### The task
Nothing but the line containing "Joondalup (Kendrew Crescent)" and the lines after it in the entries below should appear, each repeated exactly.
= = =
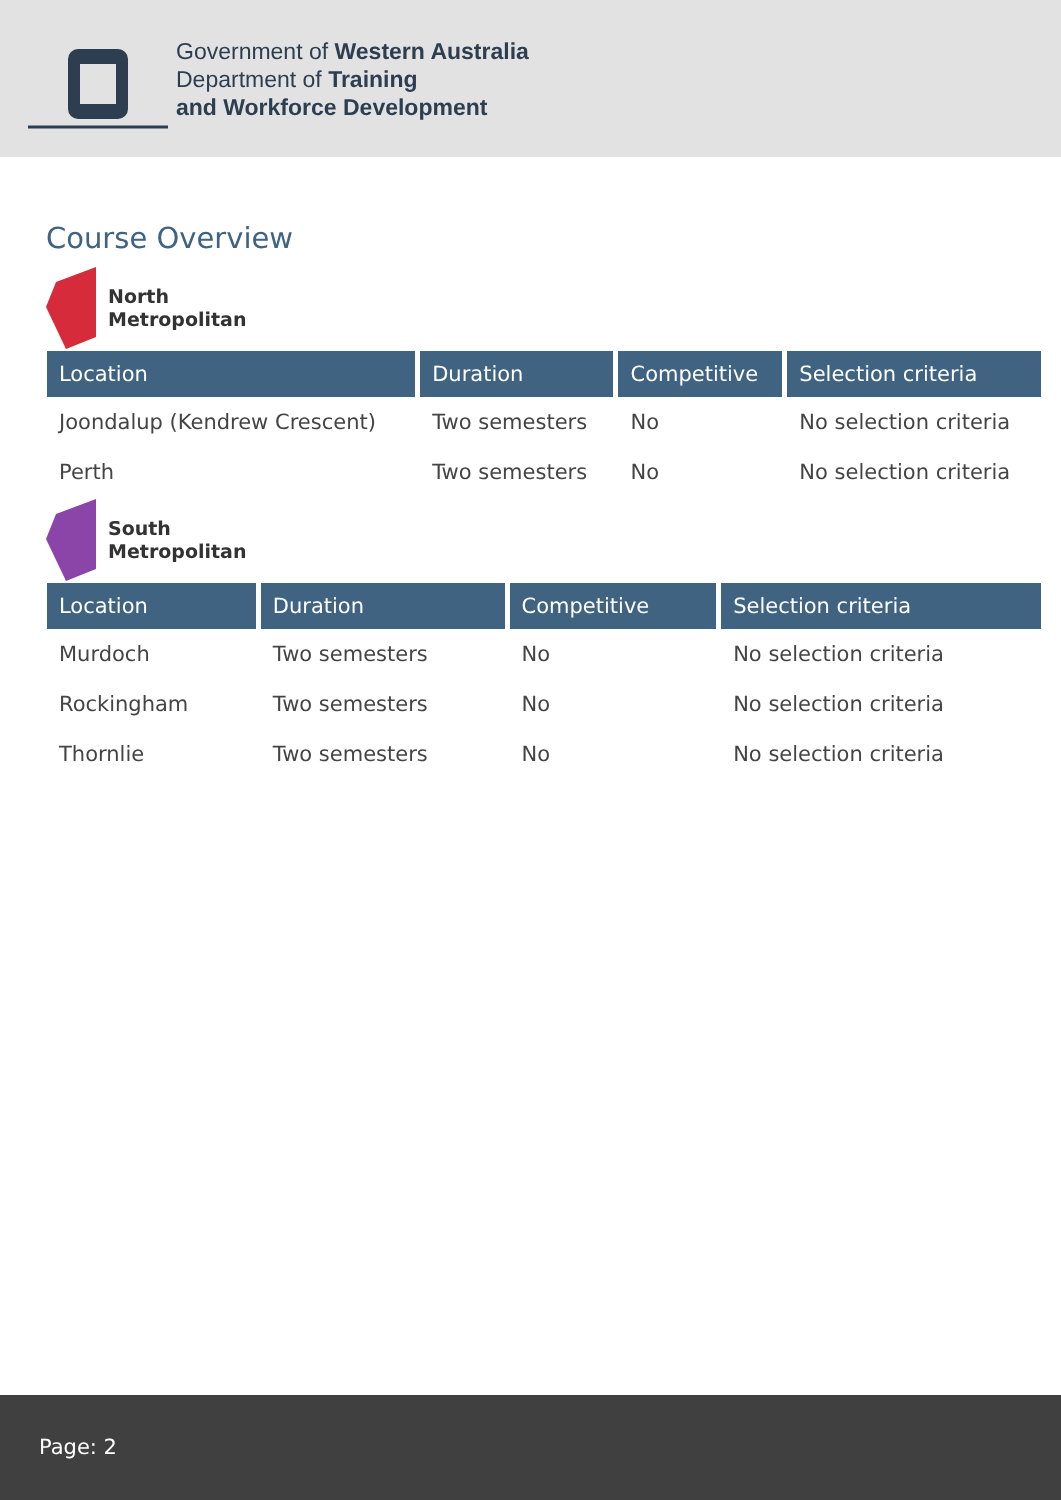Government of Western Australia
Department of Training
and Workforce Development
Course Overview
North
Metropolitan
| Location | Duration | Competitive | Selection criteria |
| --- | --- | --- | --- |
| Joondalup (Kendrew Crescent) | Two semesters | No | No selection criteria |
| Perth | Two semesters | No | No selection criteria |
South
Metropolitan
| Location | Duration | Competitive | Selection criteria |
| --- | --- | --- | --- |
| Murdoch | Two semesters | No | No selection criteria |
| Rockingham | Two semesters | No | No selection criteria |
| Thornlie | Two semesters | No | No selection criteria |
Page: 2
= = =
### Answer section
| Joondalup (Kendrew Crescent) | Two semesters | No | No selection criteria |
| Perth | Two semesters | No | No selection criteria |
South
Metropolitan
| Location | Duration | Competitive | Selection criteria |
| --- | --- | --- | --- |
| Murdoch | Two semesters | No | No selection criteria |
| Rockingham | Two semesters | No | No selection criteria |
| Thornlie | Two semesters | No | No selection criteria |
Page: 2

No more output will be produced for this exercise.